Если не русские слова: пьедестал, мускулы, контраст, скульптура неприятно поражают в стихах, то как не простить их поэту за несомненно прекрасное изображение известных статуй, за превосходный оборот речи "Напрягши мускулов металл", за счастливое олицетворение борьбы ума и страсти и за гордую уверенность в том, что безумство чувств должен победить рассудок железом власти.
В сонете СХIII остроумно и изящно обращение к Князю Касаткину-Ростовскому:
Пусть не звонят, тебя встречая, князь,
Колокола умолкшие Ростова...
Но не могу не усмотреть сильного преувеличения в утверждении, что удел упомянутого князя - "княженье в царстве слова", что в его стихах
Нам колокол ростовский слышен снова,
и что его голос "будет славою отчизны".
Зима навеяла г. Шуфу два удачных сонета CXIV и СХХII. В первом из них хорошо, образно и красиво описано окно разубранное "прихотью мороза", а второй настолько удачен, что не могу отказать себе в удовольствии выписать его целиком:
Из облаков, из бездны неба синей
Взошла луна над снежною пустыней.
Сверкает лес в ветвях из серебра....
Алмазных звезд рассыпалась игра.
Лесную глушь окутал белый иней,
Безмолвьем веет зимняя пора.
Как хорошо в такие вечера,
Как дышит мир забытою святыней.
Поля горят чистейшей белизной
И в хлопьях снег летит в дали пустынной,
Летит, блестит и гаснет под луной.
Снег, - точно пух от стаи лебединой.
Не крылья ли белеют над долиной,
Не крылья ли уносят в край иной?
Надо отдать справедливость нашему автору - его Муза отнюдь не страдает односторонностью; если весь сборник отличается разнообразием содержания сонетов, то эта разносторонность особенно заметна в отделе "На родине". Тут встречаются и впечатления, навеянные городами, напр. Варшавой (Польша) и Одессой, и немцы-колонисты (Клейнлибенталь), и светлая летняя ночь в Финляндии (Ночь на Сайме), и степной простор (Донские станицы), и берега Наровы (Башня Германа), и обращения к художникам (Студия, Художнику), и крысы подгрызающие жилище автора, и любовь (Воспоминанье, Вечер), и блестящее изображение Высочайшего смотра войскам в Петербурге (Цезарь), и наконец отголоски самой последней современности - "освободительного движения" (Революция, Казнь, Власть), погромов помещичьих усадеб (Пугачев), Фабричных забастовок (На фабрике) и даже гибели священника Гапона (Изменник).

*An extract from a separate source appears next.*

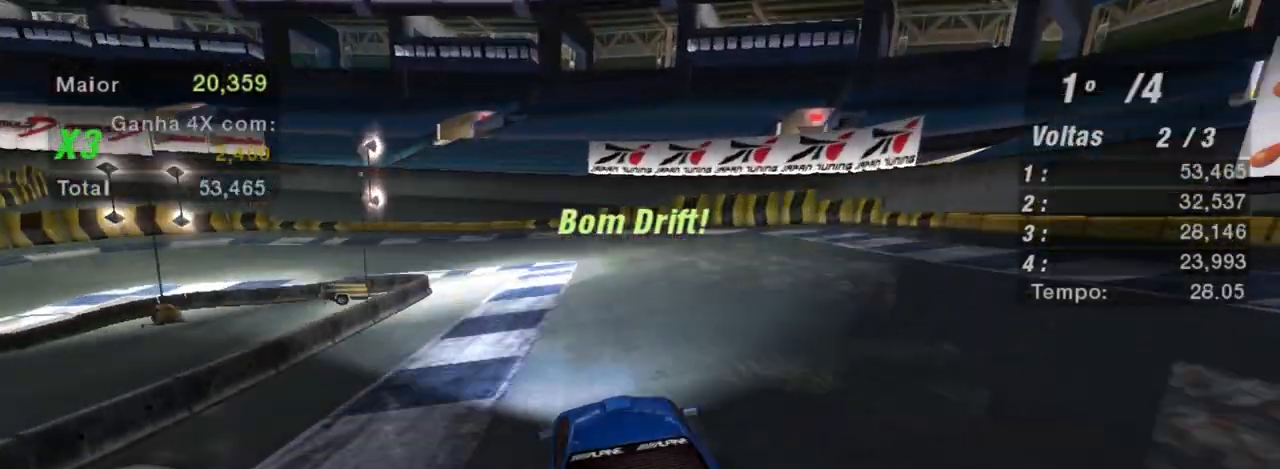
Gameplay with a controller (Xbox layout); each line is a JSON object with the inputs held at the frame after it. "events" lists button and stick changes between this image and that frame as [ms after this image, input, new state], when the widget could be followed in between. Not read: L3.
{"buttons": ["R2"], "left_stick": "left", "right_stick": "center", "events": [[200, "left_stick", "center"], [300, "left_stick", "left"]]}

Не останавливаюсь более подробно на упомянутых сонетах, ограничиваясь указанием на самые лучшие создания нашего автора.
Море также дарит г. Шуфу счастливые вдохновения; в сборнике есть несколько сонетов, посвященных этой стихии; в четырех из них (V, XII, XXXII и CLXVII) ему удалось изобразить ее звучными, блестящими стихами. Автор любит море, его "лазурную ширь", его зыбь, легкую "как сладкий вздох", его "ветерок соленый, влажный, чистый"; к поэту волна "спешит издалека"
Вся в жемчугах и золотом уборе.
В одном из этих сонетов невольно залюбуешься такими образами:
Но месяц встал над морем голубым
И плещет волн сверкающая грива.
Свой перстень в море бросила луна,
И золотом зажглось оно, блистая.
(Черное море)
И как излюбленный припев звучат в конце V-го сонета "Море" не раз повторяющиеся в сборнике слова, отвечающие его заглавию:
Моей души неясное исканье
Меня влечет тревожно в край иной.
Вот лучшие из сонетов рисующих море (ХХХII):
Закат погас, колышет волны сон,
И темно-синее померкло море.
Богине дня, сияющей Авроре,
Допел вечерний гимн свой Аполлон.
Ему вослед взошла Диана вскоре.
Из глубины на дальнем небосклон
Она спешит, и нежно озарен
Морской простор, звучащий в стройном хоре.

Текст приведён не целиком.